Highlights by Theme#
Developer Tools & Platforms#
On the NVIDIA Developer channel, Cursor’s founder details their move to cloud-based “async agents,” noting a notable internal benchmark where an agent successfully managed an 8-hour, 10,000-line PR that migrated a video renderer from React to Rust. For a deeper dive into the execution environments wrapping these tools, Harness Engineering from Hung-yi Lee demonstrates that even a tiny 2B parameter model (Gemma 4) can successfully debug code if provided a proper “harness” that grants bash and Python execution capabilities alongside explicit step-by-step operating rules.
AI & Machine Learning#
The NVIDIA Developer talk drops a crucial technical insight regarding long-running agents: models trained via reinforcement learning suffer severe performance degradation when task lengths exceed their training distribution of hundreds of thousands of tokens.
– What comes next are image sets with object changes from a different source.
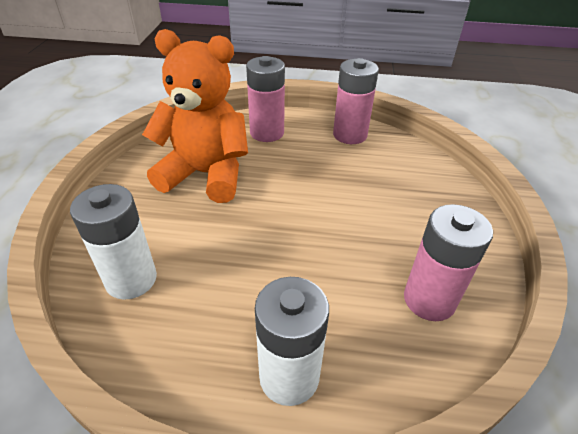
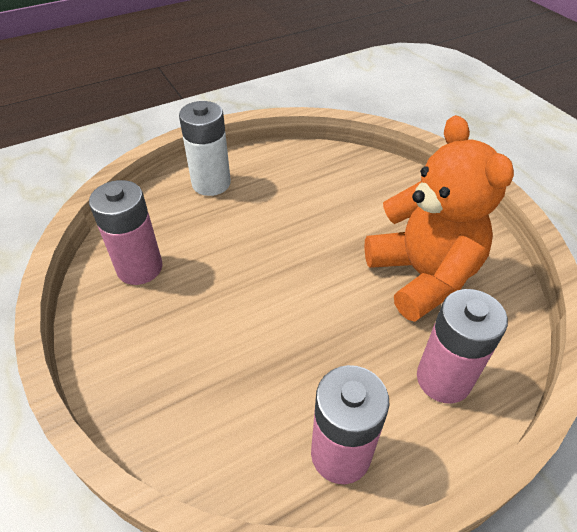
camera: 145 degrees right, 5 degrees up
white battery [70,184,157,300] -> none
orange teddy bear [142,29,248,203] -> orange teddy bear turned 90 degrees counterclockwise [364,115,514,322]

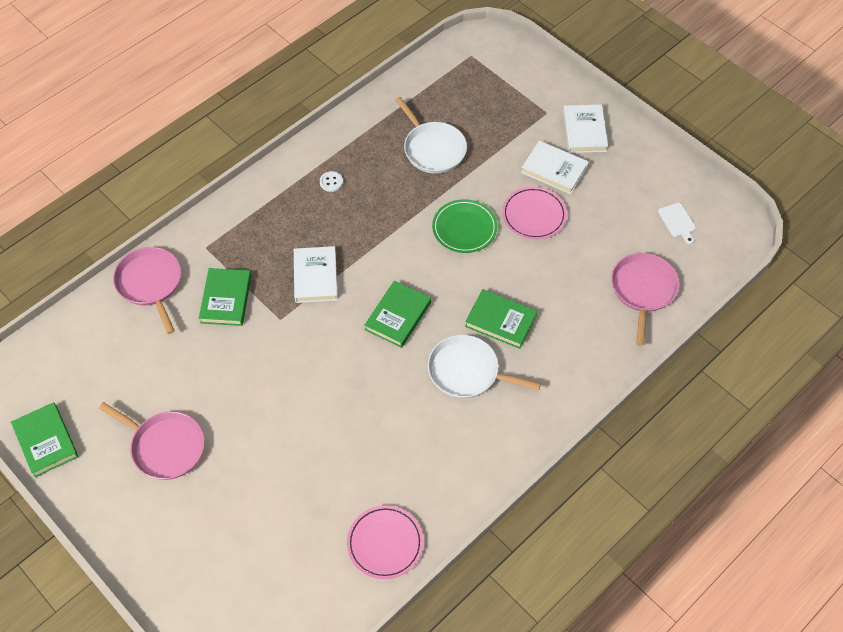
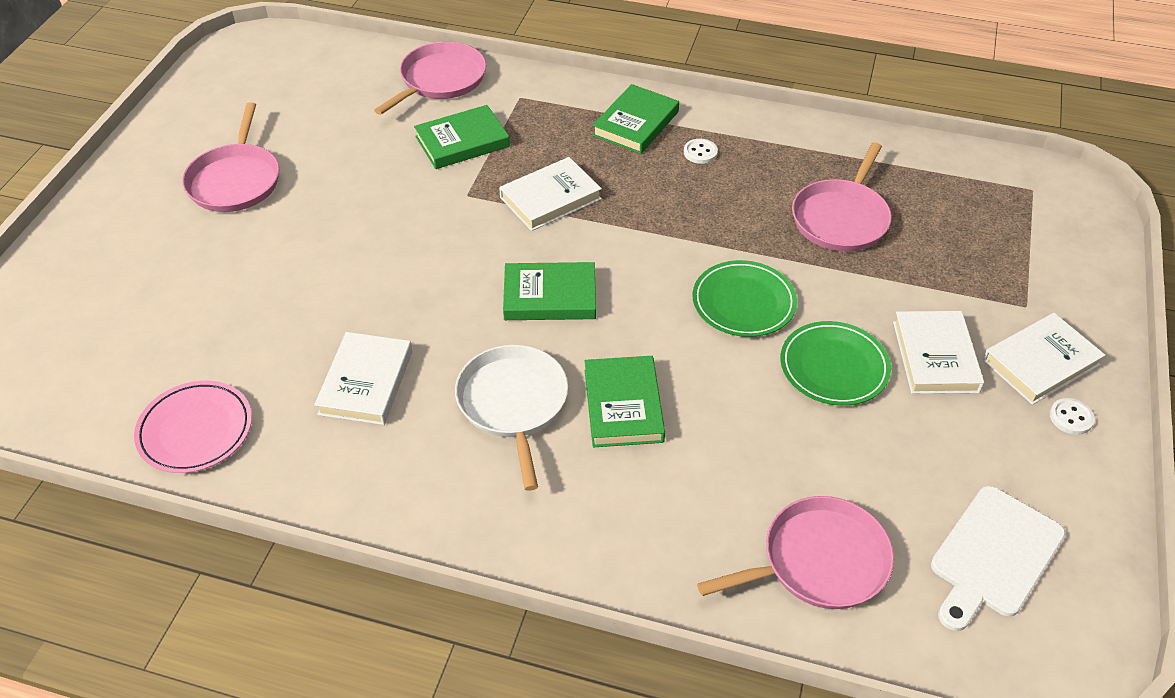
camera: 60 degrees right, 10 degrees down
green book [11,402,78,477] -> green book moved to [592,84,679,154]
white pan [395,97,467,173] -> pink pan [792,142,892,252]
pink plate [502,187,567,240] -> green plate [780,321,891,406]
white cutting board [658,203,696,244] -> white cutting board [931,486,1066,631], size x1.83
none -> white book [314,332,412,425]
none -> white button [1050,398,1095,435]

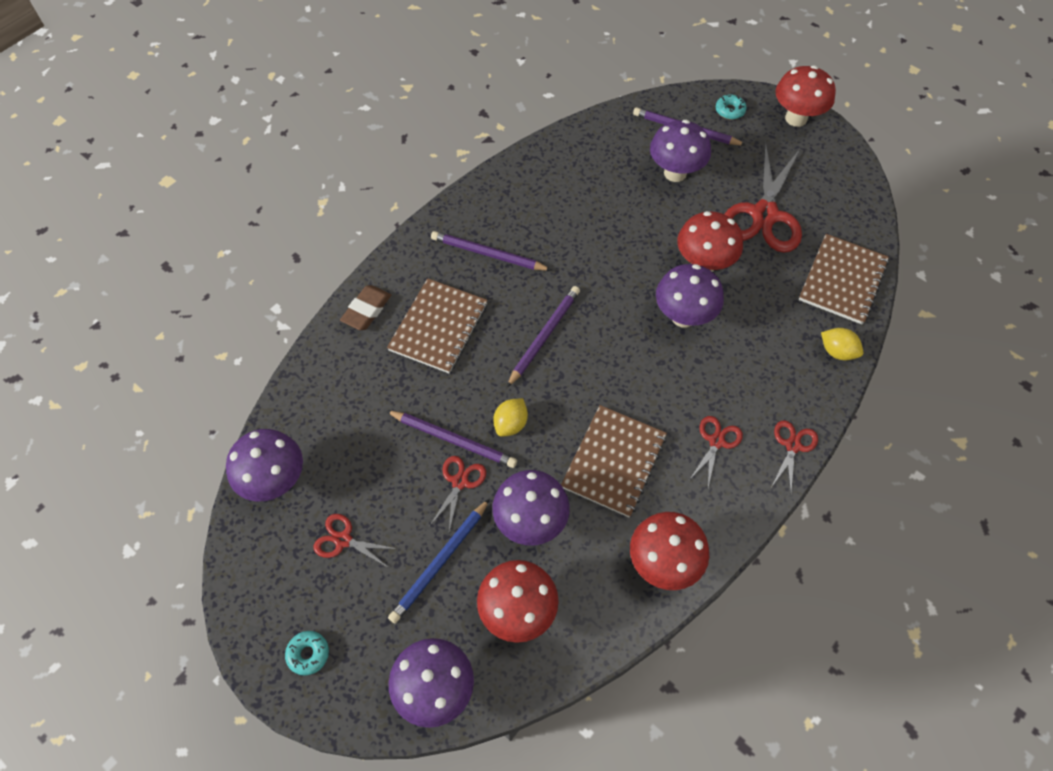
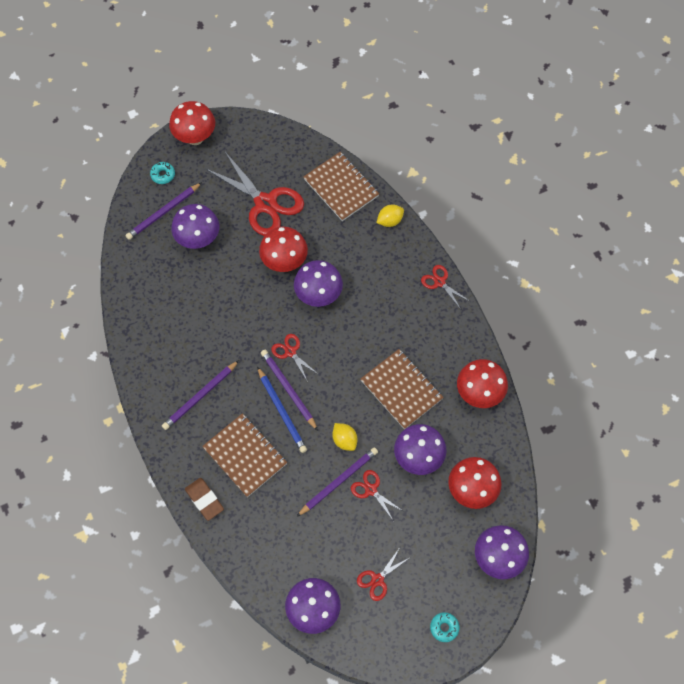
camera: 65 degrees left, 5 degrees up
blue pencil [388,498,490,623] -> blue pencil moved to [257,366,307,453]
red scissors [690,416,743,487] -> red scissors moved to [271,334,318,382]

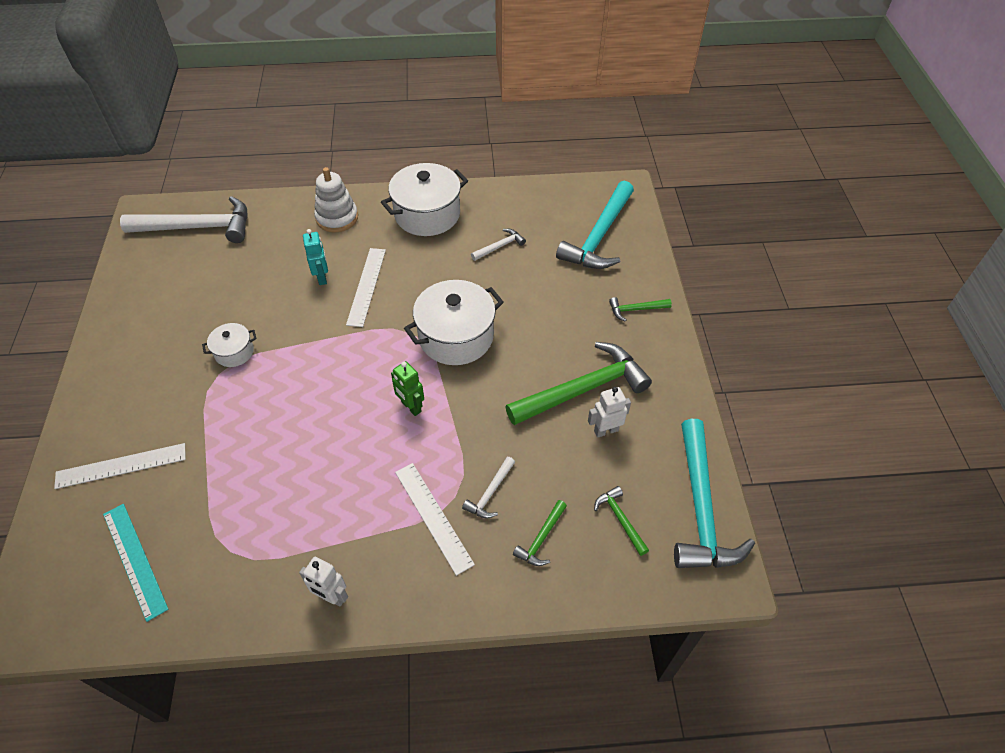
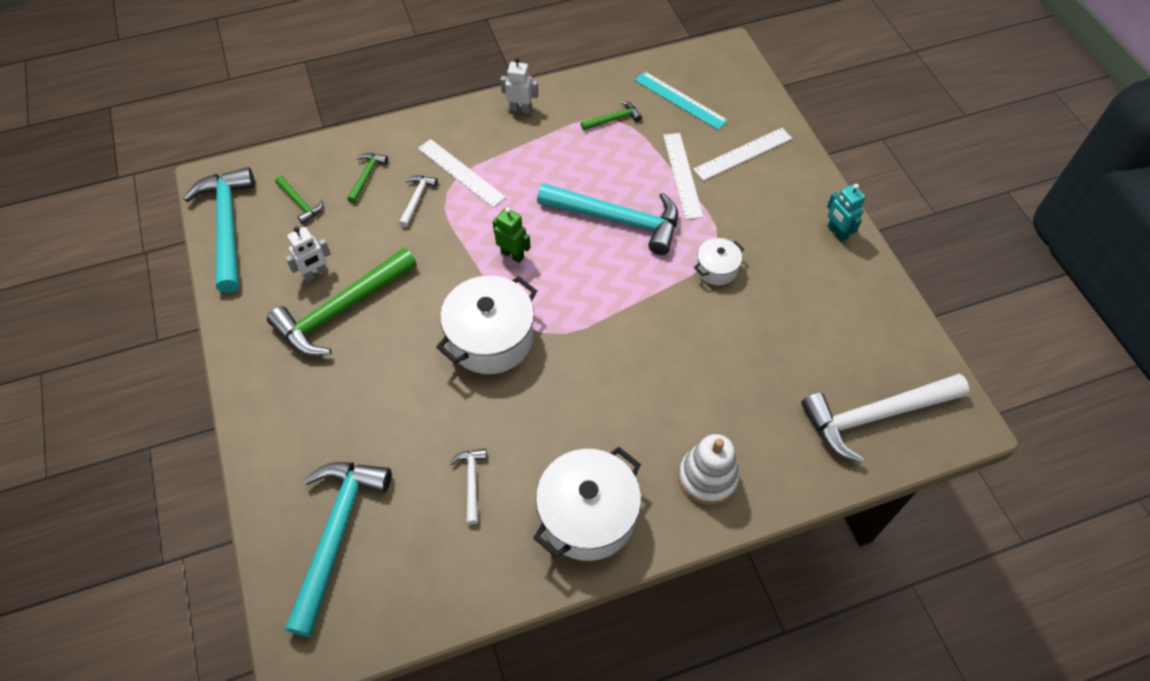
camera: 165 degrees right, 5 degrees up
turquoise robot [303,229,328,285] -> turquoise robot moved to [827,184,865,242]
white ruler [346,248,386,327] -> white ruler moved to [663,133,703,220]
white hammer [471,229,526,261] -> white hammer turned 135 degrees clockwise [450,449,487,524]
green hammer [609,297,672,322] -> green hammer moved to [581,101,642,131]
none -> turquoise hammer [537,183,678,255]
To mitigate this train-test mismatch, Cursor utilizes a multi-agent planner-worker architecture to fan out tasks and compress context lengths back into safe bounds. Similarly, Hung-yi Lee’s lecture explores how injecting environmental feedback—like compiler errors—into a continuous multi-turn loop essentially acts as a “textual gradient,” allowing models to self-correct and update their behavior without actually updating model weights.
Everything Else#
In management and culture, Keith Rabois argues on Lenny’s Podcast that AI tools are merging engineering, product, and design into a singular, business-driven function where the hardest remaining skill is simply knowing what to build. He also drops a pragmatic take for engineering leaders dealing with rapid scale—where 70% of a leader’s time is spent fighting “success disasters”—asserting that top-performing startup teams must prioritize relentless momentum and winning over psychological safety. A brief segment from No Priors echoes this macro-shift, noting that the accelerating diffusion of AI will force entirely new economic and organizational structures. Finally, for a non-tech detour, clips from Lex Clips and Dwarkesh Patel explore historical governance, contrasting the short-lived Viking expansion with the thousand-year stability of the Byzantine Empire, and examining how a 29-year-old Machiavelli managed diplomatic bureaucracy during massive geopolitical instability.